**SHORT TASK**
Copy the following rows word for word.

**DATA LISTING**
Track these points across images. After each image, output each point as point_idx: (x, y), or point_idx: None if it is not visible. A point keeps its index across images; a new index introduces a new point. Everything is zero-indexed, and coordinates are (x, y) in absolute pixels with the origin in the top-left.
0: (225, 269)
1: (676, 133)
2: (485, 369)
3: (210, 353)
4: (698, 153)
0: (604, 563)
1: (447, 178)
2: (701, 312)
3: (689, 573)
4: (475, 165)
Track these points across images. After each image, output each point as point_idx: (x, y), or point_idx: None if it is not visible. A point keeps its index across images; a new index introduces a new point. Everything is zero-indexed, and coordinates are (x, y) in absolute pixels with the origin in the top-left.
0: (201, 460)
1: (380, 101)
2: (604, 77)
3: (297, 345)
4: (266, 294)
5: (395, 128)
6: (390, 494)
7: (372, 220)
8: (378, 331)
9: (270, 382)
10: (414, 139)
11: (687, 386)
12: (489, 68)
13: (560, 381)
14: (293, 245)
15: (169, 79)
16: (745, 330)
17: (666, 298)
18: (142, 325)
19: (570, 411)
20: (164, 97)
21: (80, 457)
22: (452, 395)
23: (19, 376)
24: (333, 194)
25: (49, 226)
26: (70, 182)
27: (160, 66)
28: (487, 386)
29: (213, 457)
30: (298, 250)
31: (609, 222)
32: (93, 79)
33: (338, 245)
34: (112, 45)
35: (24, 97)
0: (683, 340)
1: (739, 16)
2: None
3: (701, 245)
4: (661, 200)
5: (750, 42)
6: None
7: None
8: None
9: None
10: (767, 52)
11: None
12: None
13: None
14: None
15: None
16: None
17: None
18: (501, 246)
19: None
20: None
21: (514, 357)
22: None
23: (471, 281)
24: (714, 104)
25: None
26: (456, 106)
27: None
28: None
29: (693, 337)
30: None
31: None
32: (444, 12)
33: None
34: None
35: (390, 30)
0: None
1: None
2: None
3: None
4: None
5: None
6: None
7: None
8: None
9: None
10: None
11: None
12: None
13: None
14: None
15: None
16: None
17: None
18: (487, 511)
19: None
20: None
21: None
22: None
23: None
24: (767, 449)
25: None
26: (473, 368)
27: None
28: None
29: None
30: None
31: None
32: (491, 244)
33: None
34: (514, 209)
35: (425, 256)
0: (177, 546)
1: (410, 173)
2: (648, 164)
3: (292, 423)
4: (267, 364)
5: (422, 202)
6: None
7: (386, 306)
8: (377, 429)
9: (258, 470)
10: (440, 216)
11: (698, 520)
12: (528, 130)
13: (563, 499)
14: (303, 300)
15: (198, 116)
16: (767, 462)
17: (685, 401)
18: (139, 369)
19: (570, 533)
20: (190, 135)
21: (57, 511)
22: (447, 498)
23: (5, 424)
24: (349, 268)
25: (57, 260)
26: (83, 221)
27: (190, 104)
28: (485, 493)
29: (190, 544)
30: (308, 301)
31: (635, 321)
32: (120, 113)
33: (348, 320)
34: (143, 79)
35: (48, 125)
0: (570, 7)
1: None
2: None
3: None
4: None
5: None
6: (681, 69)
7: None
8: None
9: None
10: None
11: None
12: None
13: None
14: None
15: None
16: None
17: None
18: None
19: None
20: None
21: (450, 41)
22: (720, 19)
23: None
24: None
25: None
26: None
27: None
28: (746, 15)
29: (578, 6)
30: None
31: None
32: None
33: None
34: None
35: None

**RESULT OF THIS EXERCISE**
Track these points across images. After each image, output each point as point_idx: (x, y), or point_idx: None if it is not visible. A point keeps its index across images; a new index introduces a new point. Everything is zero-indexed, and coordinates are (x, y) in absolute pixels with the origin in the top-left.
0: (225, 269)
1: (676, 133)
2: (485, 369)
3: (210, 353)
4: (698, 153)
0: (604, 563)
1: (447, 178)
2: (701, 312)
3: (689, 573)
4: (475, 165)
Track these points across images. After each image, output each point as point_idx: (x, y), or point_idx: None if it is not visible. A point keeps its index across images; a new index introduces a new point. Everything is zero-indexed, and coordinates are (x, y) in absolute pixels with the origin in the top-left.
0: (201, 460)
1: (380, 101)
2: (604, 77)
3: (297, 345)
4: (266, 294)
5: (395, 128)
6: (390, 494)
7: (372, 220)
8: (378, 331)
9: (270, 382)
10: (414, 139)
11: (687, 386)
12: (489, 68)
13: (560, 381)
14: (293, 245)
15: (169, 79)
16: (745, 330)
17: (666, 298)
18: (142, 325)
19: (570, 411)
20: (164, 97)
21: (80, 457)
22: (452, 395)
23: (19, 376)
24: (333, 194)
25: (49, 226)
26: (70, 182)
27: (160, 66)
28: (487, 386)
29: (213, 457)
30: (298, 250)
31: (609, 222)
32: (93, 79)
33: (338, 245)
34: (112, 45)
35: (24, 97)
0: (683, 340)
1: (739, 16)
2: None
3: (701, 245)
4: (661, 200)
5: (750, 42)
6: None
7: None
8: None
9: None
10: (767, 52)
11: None
12: None
13: None
14: None
15: None
16: None
17: None
18: (501, 246)
19: None
20: None
21: (514, 357)
22: None
23: (471, 281)
24: (714, 104)
25: None
26: (456, 106)
27: None
28: None
29: (693, 337)
30: None
31: None
32: (444, 12)
33: None
34: None
35: (390, 30)
0: None
1: None
2: None
3: None
4: None
5: None
6: None
7: None
8: None
9: None
10: None
11: None
12: None
13: None
14: None
15: None
16: None
17: None
18: (487, 511)
19: None
20: None
21: None
22: None
23: None
24: (767, 449)
25: None
26: (473, 368)
27: None
28: None
29: None
30: None
31: None
32: (491, 244)
33: None
34: (514, 209)
35: (425, 256)
0: (177, 546)
1: (410, 173)
2: (648, 164)
3: (292, 423)
4: (267, 364)
5: (422, 202)
6: None
7: (386, 306)
8: (377, 429)
9: (258, 470)
10: (440, 216)
11: (698, 520)
12: (528, 130)
13: (563, 499)
14: (303, 300)
15: (198, 116)
16: (767, 462)
17: (685, 401)
18: (139, 369)
19: (570, 533)
20: (190, 135)
21: (57, 511)
22: (447, 498)
23: (5, 424)
24: (349, 268)
25: (57, 260)
26: (83, 221)
27: (190, 104)
28: (485, 493)
29: (190, 544)
30: (308, 301)
31: (635, 321)
32: (120, 113)
33: (348, 320)
34: (143, 79)
35: (48, 125)
0: (570, 7)
1: None
2: None
3: None
4: None
5: None
6: (681, 69)
7: None
8: None
9: None
10: None
11: None
12: None
13: None
14: None
15: None
16: None
17: None
18: None
19: None
20: None
21: (450, 41)
22: (720, 19)
23: None
24: None
25: None
26: None
27: None
28: (746, 15)
29: (578, 6)
30: None
31: None
32: None
33: None
34: None
35: None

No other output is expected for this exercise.